Rodney Saint-Éloi et sa Mémoire d’encrier

2019/02/01 | Par Tanya Millette

Je profite de ce mois de l'histoire des Noirs pour parler de la contribution de Rodney Saint-Éloi dans le domaine de la littérature québécoise et canadienne, mais également de sa contribution à l'échelle internationale.

Cet homme illustre, originaire de Cavaillon à Haïti, a fondé les Éditions Mémoire en 1991, à Port-au-Prince. C'est, par l'entremise de sa collaboration avec le poète Georges Castera, qu'il a fondé la revue semestrielle d'art et de littérature « Boutures », qui a été active de 1999 à 2002. En 2001, M. Saint-Éloi emménage au Québec, plus précisément à Montréal. D'ailleurs, c'est dans cette ville qu'il a fondé en 2003 la maison d'édition Mémoire d'encrier, dont il est encore aujourd'hui le directeur.

Rodney Saint-Éloi est auteur d'essais, de récits, d'anthologies et de recueils de poésie, en plus d'être éditeur. Membre de l'Académie des Lettres du Québec depuis 2015, il s'est vu décerner le prix Charles-Biddle en 2012. Il a vu plusieurs de ses écrits traduits en anglais, en espagnol et en japonais. Thomas C. Spear, fondateur de Île en Île, base de données d'auteurs insulaires francophones, et professeur de littérature à CUNY, décrit ses écrits comme suit : « Son œuvre est une lente traversée des villes, des fleuves et des visages ».

J'abonde en ce sens, surtout après la lecture de son recueil de poésie « Je suis la fille du baobab brûlé » (2015, Mémoire d'encrier), qui a été finaliste au Prix des Libraires du Québec, finaliste au Prix Carbet de la Caraïbe, en plus d'avoir été finaliste aux Prix littéraires du Gouverneur général, tous trois en 2016.

Ce recueil offre aux lecteurs une poésie universelle, en ce sens où « [le] ventre accouche des histoires qui recommencent à l'infini. Il y a toujours une vie à faire ou à refaire » (Saint-Éloi 2015). C'est par le personnage de « la fille du baobab brûlé » que l'auteur permet aux lecteurs de s'identifier au « je » présent dans le recueil.
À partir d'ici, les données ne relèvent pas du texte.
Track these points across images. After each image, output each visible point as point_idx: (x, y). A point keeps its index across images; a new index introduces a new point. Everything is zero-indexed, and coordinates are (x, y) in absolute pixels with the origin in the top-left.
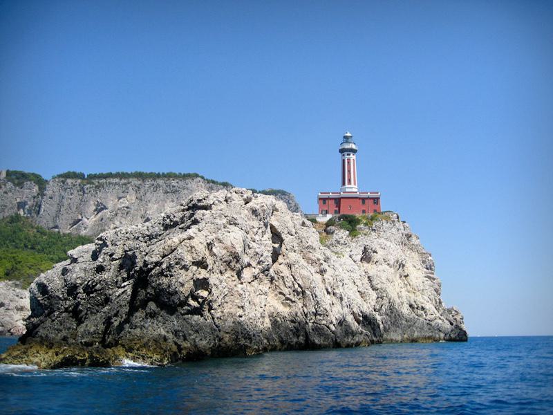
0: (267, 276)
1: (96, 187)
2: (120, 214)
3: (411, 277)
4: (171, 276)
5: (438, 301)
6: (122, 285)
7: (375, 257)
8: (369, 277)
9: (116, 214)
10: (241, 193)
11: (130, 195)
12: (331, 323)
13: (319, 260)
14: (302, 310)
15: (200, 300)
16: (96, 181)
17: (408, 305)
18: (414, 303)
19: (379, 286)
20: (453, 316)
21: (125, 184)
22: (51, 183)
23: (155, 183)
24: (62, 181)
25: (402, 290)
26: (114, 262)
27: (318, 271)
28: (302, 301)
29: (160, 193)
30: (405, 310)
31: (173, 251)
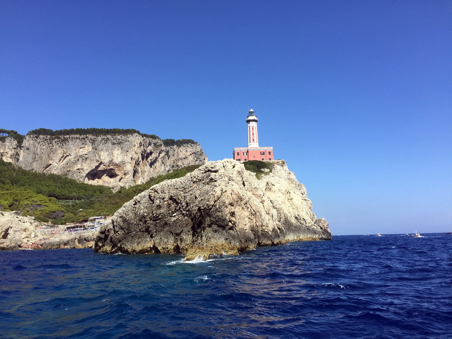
0: (246, 206)
1: (62, 141)
2: (81, 160)
3: (294, 200)
4: (222, 211)
5: (312, 214)
6: (173, 215)
7: (274, 188)
8: (271, 201)
9: (78, 160)
10: (231, 162)
11: (88, 146)
12: (270, 230)
13: (261, 195)
14: (255, 224)
15: (232, 222)
16: (62, 137)
17: (294, 218)
18: (298, 216)
19: (277, 207)
20: (322, 224)
21: (84, 138)
22: (27, 138)
23: (106, 138)
24: (36, 137)
25: (290, 208)
26: (165, 203)
27: (261, 201)
28: (255, 219)
29: (109, 144)
30: (293, 221)
31: (219, 199)
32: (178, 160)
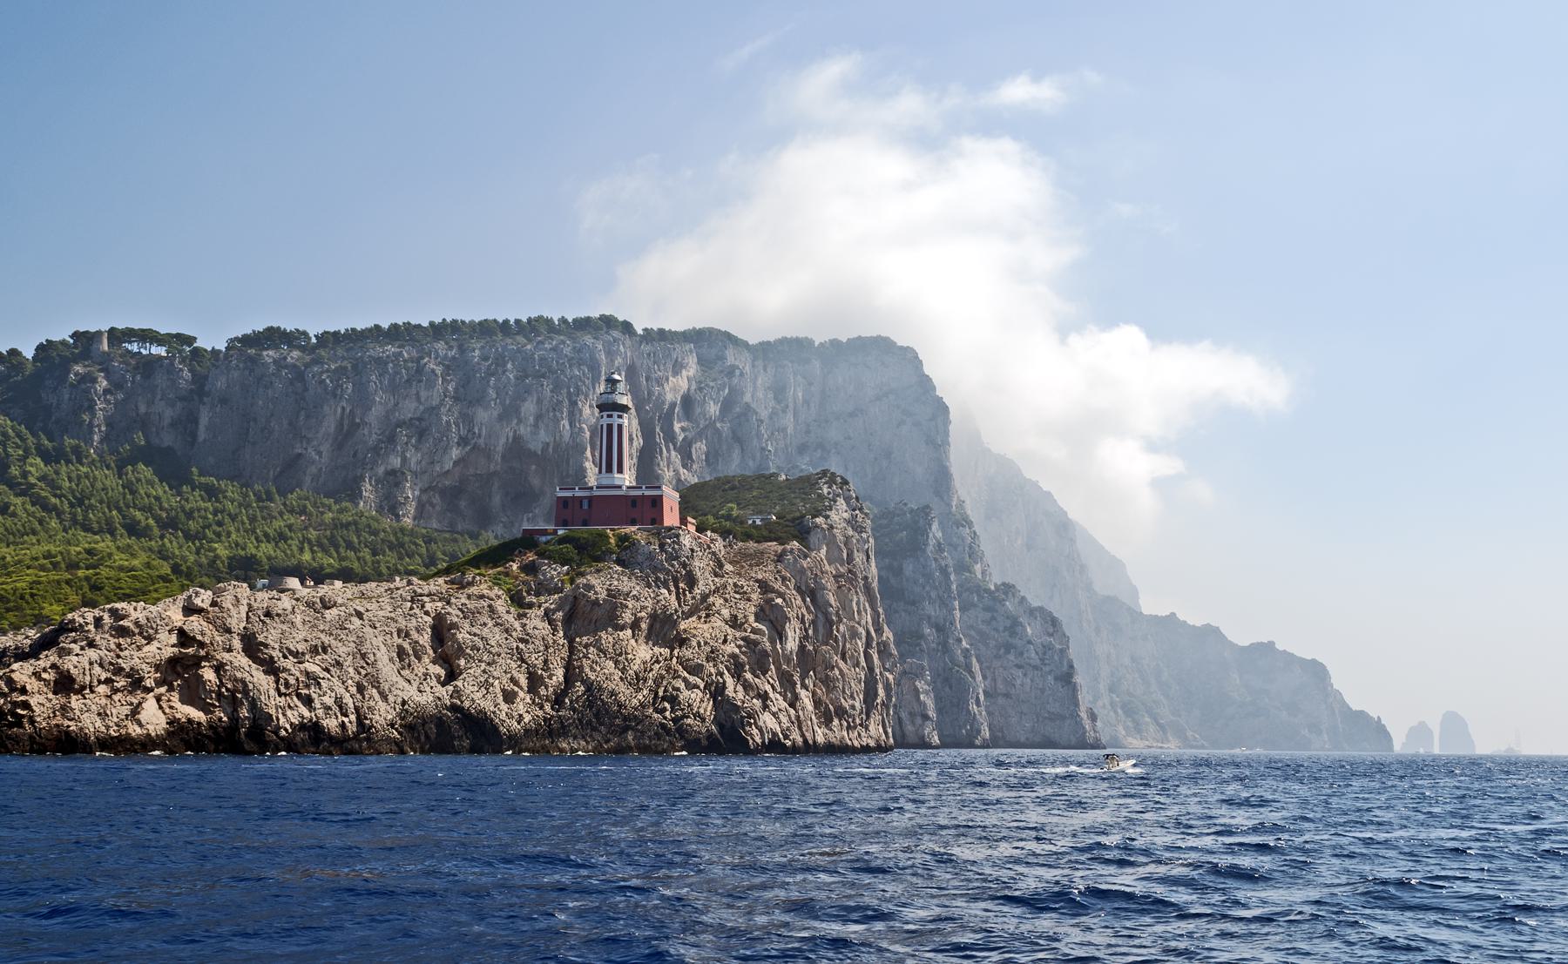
32: (827, 421)
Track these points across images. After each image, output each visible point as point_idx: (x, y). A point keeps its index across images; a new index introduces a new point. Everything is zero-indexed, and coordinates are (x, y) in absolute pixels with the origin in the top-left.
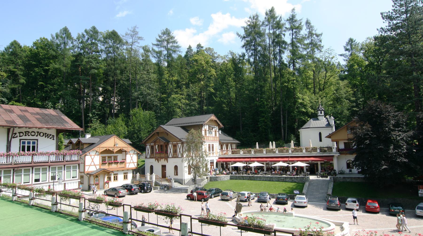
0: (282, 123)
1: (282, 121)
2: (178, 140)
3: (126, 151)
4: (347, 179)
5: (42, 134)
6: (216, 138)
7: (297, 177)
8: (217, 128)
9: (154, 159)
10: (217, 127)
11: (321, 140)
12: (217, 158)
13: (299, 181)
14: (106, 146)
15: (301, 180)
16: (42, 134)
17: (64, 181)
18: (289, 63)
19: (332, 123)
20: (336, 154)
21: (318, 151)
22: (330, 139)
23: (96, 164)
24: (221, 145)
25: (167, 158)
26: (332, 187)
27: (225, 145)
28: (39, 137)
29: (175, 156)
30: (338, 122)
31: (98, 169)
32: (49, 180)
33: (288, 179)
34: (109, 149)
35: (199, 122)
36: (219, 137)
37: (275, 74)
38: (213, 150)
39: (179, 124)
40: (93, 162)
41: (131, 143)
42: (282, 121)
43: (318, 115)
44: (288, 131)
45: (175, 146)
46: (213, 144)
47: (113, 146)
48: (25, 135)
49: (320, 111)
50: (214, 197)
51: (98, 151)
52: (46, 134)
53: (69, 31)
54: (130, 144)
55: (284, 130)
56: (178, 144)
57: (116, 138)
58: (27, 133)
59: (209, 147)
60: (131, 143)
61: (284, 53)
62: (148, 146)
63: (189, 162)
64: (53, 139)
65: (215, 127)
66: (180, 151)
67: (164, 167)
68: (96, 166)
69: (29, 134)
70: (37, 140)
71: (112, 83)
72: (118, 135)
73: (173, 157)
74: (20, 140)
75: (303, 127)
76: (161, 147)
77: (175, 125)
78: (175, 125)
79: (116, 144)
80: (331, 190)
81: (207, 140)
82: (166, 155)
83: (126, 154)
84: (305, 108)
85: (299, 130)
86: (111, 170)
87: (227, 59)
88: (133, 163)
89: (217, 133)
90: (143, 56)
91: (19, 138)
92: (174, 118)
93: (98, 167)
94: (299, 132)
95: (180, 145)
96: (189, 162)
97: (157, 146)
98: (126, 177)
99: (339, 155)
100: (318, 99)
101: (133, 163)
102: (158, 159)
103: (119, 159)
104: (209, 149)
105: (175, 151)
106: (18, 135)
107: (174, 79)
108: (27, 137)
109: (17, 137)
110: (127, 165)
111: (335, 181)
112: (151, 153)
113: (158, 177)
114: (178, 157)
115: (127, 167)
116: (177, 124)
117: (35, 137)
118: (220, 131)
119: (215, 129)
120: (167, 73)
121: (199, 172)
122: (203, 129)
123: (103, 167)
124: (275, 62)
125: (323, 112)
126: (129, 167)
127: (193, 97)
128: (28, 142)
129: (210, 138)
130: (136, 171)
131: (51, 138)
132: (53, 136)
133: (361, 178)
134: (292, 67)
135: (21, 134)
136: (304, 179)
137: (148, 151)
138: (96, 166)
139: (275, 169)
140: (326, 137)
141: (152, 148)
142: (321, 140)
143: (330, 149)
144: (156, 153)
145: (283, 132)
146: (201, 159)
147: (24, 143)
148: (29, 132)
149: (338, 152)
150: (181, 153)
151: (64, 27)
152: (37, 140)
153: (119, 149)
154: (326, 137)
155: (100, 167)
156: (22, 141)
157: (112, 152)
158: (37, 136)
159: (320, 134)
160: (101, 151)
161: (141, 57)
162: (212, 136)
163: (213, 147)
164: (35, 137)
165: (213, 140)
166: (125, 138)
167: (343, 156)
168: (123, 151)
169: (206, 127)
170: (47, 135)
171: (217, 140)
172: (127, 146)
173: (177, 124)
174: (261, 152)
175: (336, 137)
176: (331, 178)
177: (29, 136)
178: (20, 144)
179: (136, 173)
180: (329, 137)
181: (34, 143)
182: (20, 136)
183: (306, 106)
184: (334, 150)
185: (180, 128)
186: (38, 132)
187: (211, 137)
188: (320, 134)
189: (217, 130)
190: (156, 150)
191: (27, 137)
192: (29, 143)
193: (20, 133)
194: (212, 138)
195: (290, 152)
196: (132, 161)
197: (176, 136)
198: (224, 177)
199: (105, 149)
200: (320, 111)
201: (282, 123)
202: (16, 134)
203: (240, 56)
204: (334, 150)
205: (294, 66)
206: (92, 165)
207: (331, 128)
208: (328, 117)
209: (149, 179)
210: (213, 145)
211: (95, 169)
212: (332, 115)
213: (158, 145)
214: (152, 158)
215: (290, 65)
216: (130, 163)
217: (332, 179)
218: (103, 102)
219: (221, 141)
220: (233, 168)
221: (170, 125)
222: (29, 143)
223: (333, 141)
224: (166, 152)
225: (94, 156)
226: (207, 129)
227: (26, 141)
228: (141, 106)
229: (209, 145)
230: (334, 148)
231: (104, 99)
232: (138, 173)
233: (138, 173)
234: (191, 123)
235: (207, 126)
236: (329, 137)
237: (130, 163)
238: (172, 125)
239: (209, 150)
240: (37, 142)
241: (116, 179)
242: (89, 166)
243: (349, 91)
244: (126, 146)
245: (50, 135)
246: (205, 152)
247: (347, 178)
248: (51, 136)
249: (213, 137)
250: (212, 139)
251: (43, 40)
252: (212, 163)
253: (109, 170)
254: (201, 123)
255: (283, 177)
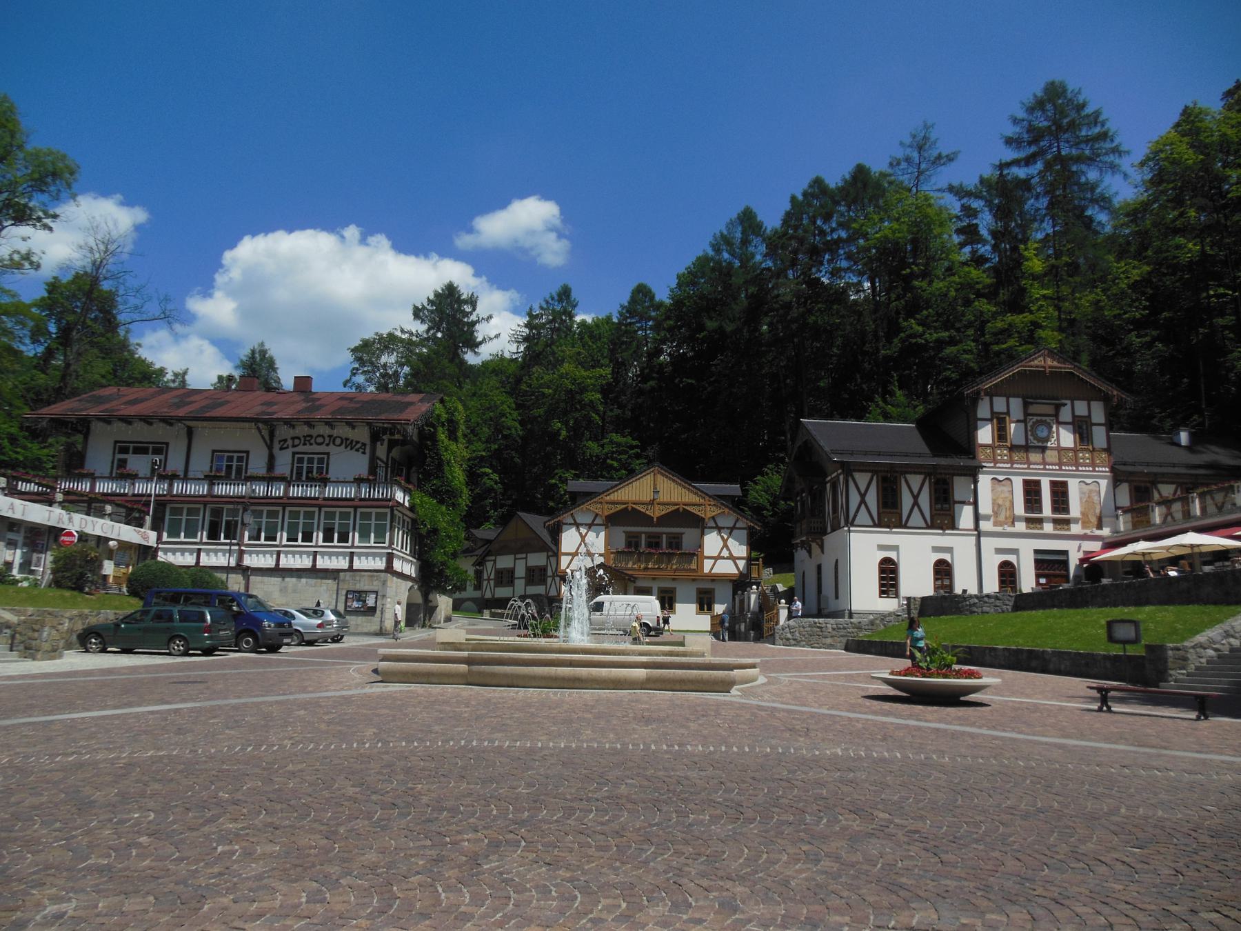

Nous ressentons très bien le complexe d'identité culturelle abordé à travers ce personnage qui, parfois, est fille de ses ancêtres et quelques fois est fille sans visage, fille de la terre, du soleil, de la mer et du vent. Voici un extrait qui exprime cette idée :

Je suis la fille du baobab
Qu'une étoile insoumise
A enfantée sur une terre d'épices
Je n'ai pas d'identité certifiée
Je ne suis pas l'étrangère
Je ne suis pas l'ennemie
Les pays me divisent en sept nations
Je ne sais rien de mon visage
Les miroirs ne se retournent pas sur
        mon passage

L'écrivain arrive à créer un lien d'attache, un sentiment de familiarité entre le lecteur et le sujet du recueil par l'entremise d'un « je » féminin. Évidemment, chaque être humain est sensible et compréhensif à l'égard d'une mère puisque « Toute mère porte dans ses entrailles / Les convulsions du monde ».

De plus, Rodney Saint-Éloi est un éditeur inspirant dans le domaine de la littérature puisqu'il s'attarde à redonner une voix aux communautés culturelles ayant subi ségrégation et racisme. Plusieurs auteurs chez Mémoire d'encrier tels que Joséphine Bacon, Elkahna Talbi, Dany Laferrière et Makenzy Orcel, considèrent M. Saint-Éloi, non pas comme un simple éditeur, mais plutôt comme un conseiller, un ami, un frère, un père spirituel qui saisit l'importance de l'engagement envers la littérature sous toutes ses formes, dans toutes les langues.

Le directeur et fondateur de Mémoire d'encrier a même créé une collection nommée « Anthologie secrète », qui s'attarde aussi à des œuvres du patrimoine haïtien du XIXe et XXe siècles, notamment à celles de Ida Faubert, de Davertige et de Frankétienne, entre autres.

Cet automne, lors d'une table ronde au Salon du livre des Premières Nations, Rodney Saint-Éloi m'a dit : « C'est par la littérature qu'il est possible de redonner la parole aux voix des différentes communautés, et non pas en prenant parole pour ces voix tues. ». À la suite de ce commentaire, dû à son engagement et à son dévouement pour la littérature, je crois fermement que cet homme de lettres a saisi toute la beauté et l'essence de cette pratique, en l'abordant par son universalisme et son humanisme.

Son plus récent recueil de poésie, édité en 2016 chez le Noroît, s'intitule « Moi tombée, moi levée ».